Why the erosion in this profession?
One fact is that the country simply can’t train enough nurses. The nation’s nursing schools are straining to expand their scope to meet the growing need for care. According to an AACN report, “U.S. nursing schools turned away more than 75,000 qualified applicants from baccalaureate and graduate nursing programs in 2018 due to insufficient number of faculty, clinical sites, classroom space, and clinical preceptors, as well as budget constraints.”
In addition, the intensity of nursing care is increasing. As the nation’s nearly 80 million baby boomers age, three out of four people older than 65 have multiple chronic diseases, making it more medically complicated to manage care. This leads to even more stress and burnout.
Nurses also are assuming more responsibility for patient care. A recent poll revealed that four out of five nurses are taking a greater role in managing patient care than two years prior. Again, these are factors contributing to higher levels of stress and burnout.
Finally, and not surprisingly, too much paperwork is one of the top three reasons cited among half of the nurses who are considering leaving the profession, according to a recent survey. Another survey showed that paperwork took up a majority of nurses’ time, with the nurses surveyed reporting they have to “document patient care information in multiple locations, in addition to having to complete logs, checklists and [perform] other redundant paperwork.” These administrative chores prevent them from doing what they want to do most – patient care.
In fact, the administrative burden has become so bad that in a New York Times article, one nurse is quoted as saying, “It’s gone from the human touch to ‘get it done and get it billed.’”
A Revolutionary Solution Is at Hand
Being able to spend time with patients is a nurse’s foremost intent. Now, there is an innovative new solution enabling them to do so, which will combat burnout and stress, and make the profession more attractive. The solution is to pair nurses with Nurse Scribes, who are responsible for documenting patient care and complete additional ancillary tasks under a nurse’s supervision. This relieves the nurses of onerous paperwork, allowing them to spend high quality time with patients and more actively oversee patient care. Just as Medical Scribes have proven to lighten physicians’ workloads and reduce burnout, the same support holds true for nurses.

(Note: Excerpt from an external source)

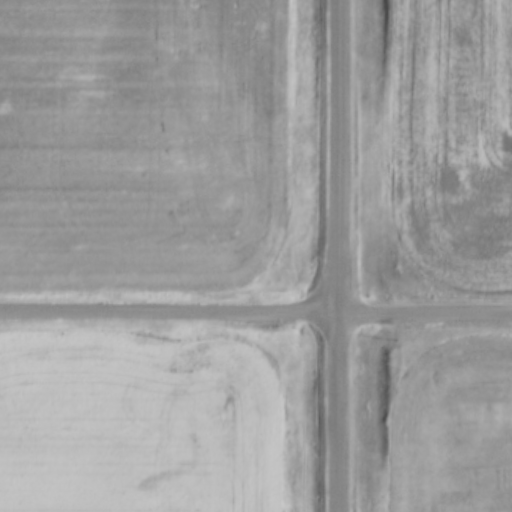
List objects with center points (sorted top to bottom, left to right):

An enlightening example of how Nurse Scribes can help was recently implemented at AdventHealth in metro Orlando, where the facility cares for more than two million patient visits per year. Initial results from a pilot program using Nurse Scribes showed that “staff responsiveness (a measurement of the patient experience) improved by 12%, lab turnaround time improved by 13% and 73% of nurses said they feel they are able to spend more time with patients when assisted by a Nurse Scribe.”
“This pilot is helping me be the type of nurse that I dreamed of,” Christine Reyes, a registered nurse at AdventHealth Altamonte Springs is quoted as saying. “I became a nurse because I wanted to show compassion to people who need it most, and this pilot is allowing me to do that even more.”
ScribeAmerica is the 360-degree care management solution that provides workflow optimization to facilities by providing Nurse Scribes and improving quality of care, patient engagement, and financial outcomes. As healthcare transitions to value, ScribeAmerica leads the way in improving the patient care experience via highly-skilled ancillary support, improving the entire patient experience leading to better health results.
Since 2020, the 200th anniversary of the birth of Florence Nightingale, the founder of modern nursing, is the Year of the Nurse, it makes sense that a solution has finally arrived to honor all those who follow in the footsteps of the “Lady with the Lamp.”